Morrer fisicamente não é nada. A gente aprende a morrer de outro jeito enquanto vive. Infelizmente, herdamos dos nossos antepassados a divisão dos grupos em classes sociais. Porém, agora as coisas parecem mais "simples". Temos apenas duas: os milionários e os miseráveis. Estes últimos, como sempre, a serviço escravo dos primeiros. Mudar de uma classe para a outra é conto de fadas e ponto final. O grupo dos poderosos é extremamente fechado, vive numa "bolha", isolado dos problemas e alienado a propósito. Usa os menos favorecidos para serviços sujos e difíceis, pagando migalhas. Os miseráveis se submetem e nada fazem para mudar, porque são tomados pela ignorância e o que sabem fazer é apenas usar a força braçal sob o comando de alguém. Sabe o que resultou tal divisão? A falta de atenção para o estudo e a Educação. Crianças e jovens foram sendo manipulados pela mídia, pelos jogos eletrônicos e pelo mercado de trabalho a tal ponto que a escola ficou em último plano (quando ficou!). Os que seguiram a diante nos estudos tornaram-se doutores, cientistas, escritores, pesquisadores autodidatas e pertencem ao grupo seleto dos maiorais. Acredite: são muito poucos! Um número tão reduzido que chega a ser disputado à tapa pelos que deles precisam.
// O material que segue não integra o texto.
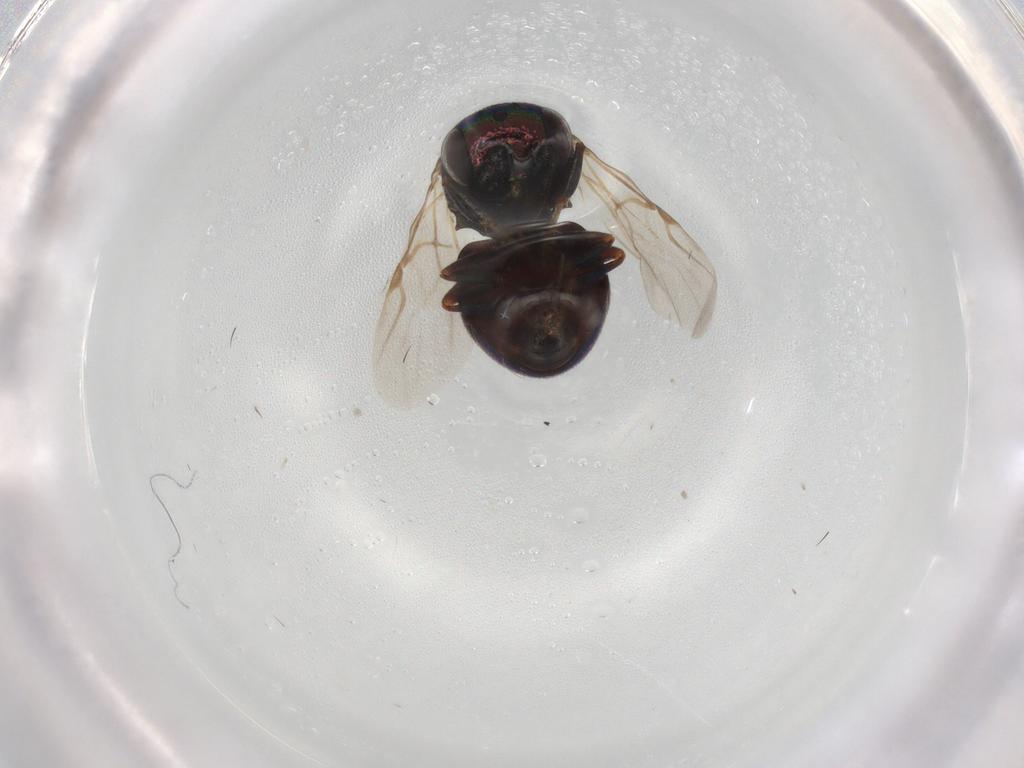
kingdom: Animalia
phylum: Arthropoda
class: Insecta
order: Hymenoptera
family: Chrysididae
Todo o alimento que consumimos é industrializado e vendido nos supermercados a preço altíssimo. Tudo vem embalado em latas, caixas ou garrafas. As ilhas de lixo que produzimos já formam arquipélagos. Lógico que há aqueles que já se apoderaram do lixo alheio e cobram para reciclar e reaproveitar. As próprias indústrias alimentícias tentam diminuir a produção dos resíduos, mas o consumo sempre é maior, apesar do preço. Ainda temos os que nem estão aí para a seleção do lixo. Basta andar pelas ruas ou chover por algumas horas para constatarmos a tragédia. A fome é companheira constante da maioria. A disputa por alimentos nos aterros sanitários tornou-se cada vez mais difícil, pois estes passaram a ser áreas particulares e fonte de renda para alguns gananciosos. São poucos miseráveis que lá trabalham que recebem as migalhas do lixo que sobra.
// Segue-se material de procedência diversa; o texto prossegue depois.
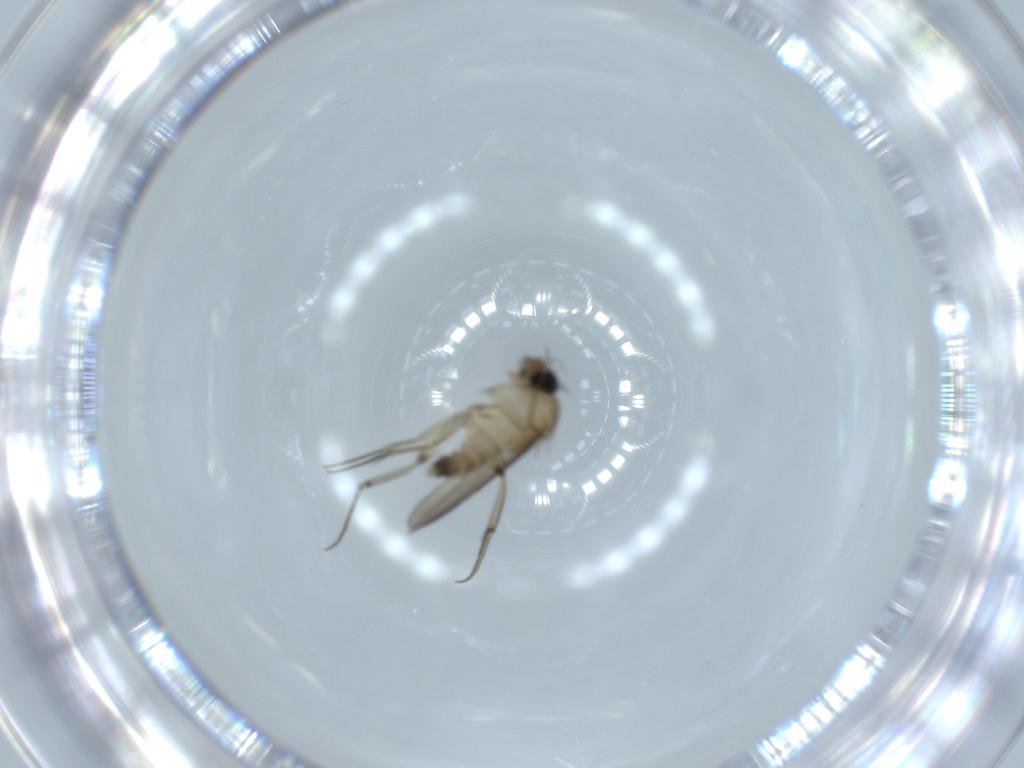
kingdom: Animalia
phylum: Arthropoda
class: Insecta
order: Diptera
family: Phoridae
E você quer que festejemos a virada do ano de 2069? Impossível! Chegar até aqui foi vencer uma guerra pela sobrevivência. Quem dera se pudéssemos soltar fogos de artifício e olhar para o céu com a mesma esperança que tinham nossos tataravós! Hoje, estou no futuro que eles nem puderam chegar! O ser humano manteve, durante anos, uma postura solitária e gananciosa, por isso estamos vivendo o mais triste de todos os tempos. Não tenho a ilusão de um futuro melhor, pois isso dependeria das pessoas e eu não acredito mais em ninguém. Isso é triste, mas real.
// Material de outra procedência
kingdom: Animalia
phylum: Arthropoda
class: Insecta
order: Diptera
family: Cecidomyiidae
Autora: Luciane Mari Deschamps


Histórias como essa, provavelmente, nos chocam e mexem com nossos sentimentos. Ficamos preocupados, apreensivos, afinal, trata-se do nosso futuro. Observe, porém, que todos os problemas apresentados são resultados de nossas ações. Tudo, no entanto, poderá ser diferente se o nosso modo de pensar e agir for diferente também. Pense nisso!